- MATERIAL SUPPLIED:

"""

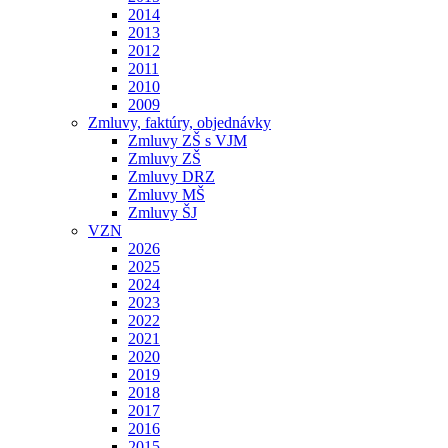
2014
2013
2012
2011
2010
2009
Zmluvy, faktúry, objednávky
Zmluvy ZŠ s VJM
Zmluvy ZŠ
Zmluvy DRZ
Zmluvy MŠ
Zmluvy ŠJ
VZN
2026
2025
2024
2023
2022
2021
2020
2019
2018
2017
2016
2015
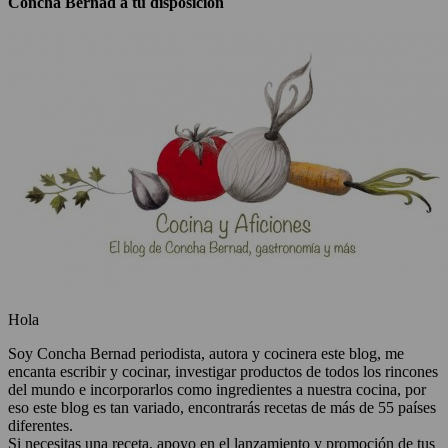
Concha Bernad a tu disposición
Hola
Soy Concha Bernad periodista, autora y cocinera este blog, me
encanta escribir y cocinar, investigar productos de todos los rincones
del mundo e incorporarlos como ingredientes a nuestra cocina, por
eso este blog es tan variado, encontrarás recetas de más de 55 países
diferentes.
Si necesitas una receta, apoyo en el lanzamiento y promoción de tus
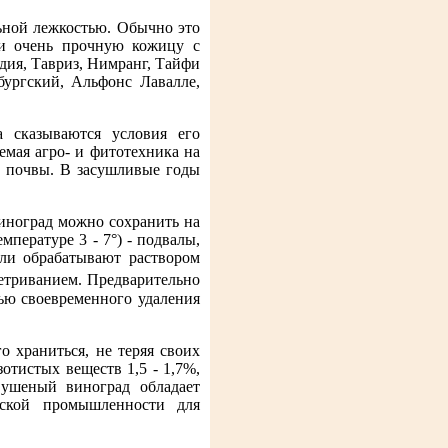
ьной лежкостью. Обычно это
 и очень прочную кожицу с
идия, Тавриз, Нимранг, Тайфи
бургский, Альфонс Лавалле,
 сказываются условия его
емая агро- и фитотехника на
и почвы. В засушливые годы
виноград можно сохранить на
мпературе 3 - 7°) - подвалы,
ли обрабатывают раствором
етриванием. Предварительно
ью своевременного удаления
 храниться, не теряя своих
отистых веществ 1,5 - 1,7%,
Сушеный виноград обладает
рской промышленности для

"""

- REQUIRED ACTION: Output each entry above word for word. The pictures stay out.

- OUTPUT FOR THIS EXERCISE:
2014
2013
2012
2011
2010
2009
Zmluvy, faktúry, objednávky
Zmluvy ZŠ s VJM
Zmluvy ZŠ
Zmluvy DRZ
Zmluvy MŠ
Zmluvy ŠJ
VZN
2026
2025
2024
2023
2022
2021
2020
2019
2018
2017
2016
2015
Concha Bernad a tu disposición
Hola
Soy Concha Bernad periodista, autora y cocinera este blog, me
encanta escribir y cocinar, investigar productos de todos los rincones
del mundo e incorporarlos como ingredientes a nuestra cocina, por
eso este blog es tan variado, encontrarás recetas de más de 55 países
diferentes.
Si necesitas una receta, apoyo en el lanzamiento y promoción de tus
ьной лежкостью. Обычно это
 и очень прочную кожицу с
идия, Тавриз, Нимранг, Тайфи
бургский, Альфонс Лавалле,
 сказываются условия его
емая агро- и фитотехника на
и почвы. В засушливые годы
виноград можно сохранить на
мпературе 3 - 7°) - подвалы,
ли обрабатывают раствором
етриванием. Предварительно
ью своевременного удаления
 храниться, не теряя своих
отистых веществ 1,5 - 1,7%,
Сушеный виноград обладает
рской промышленности для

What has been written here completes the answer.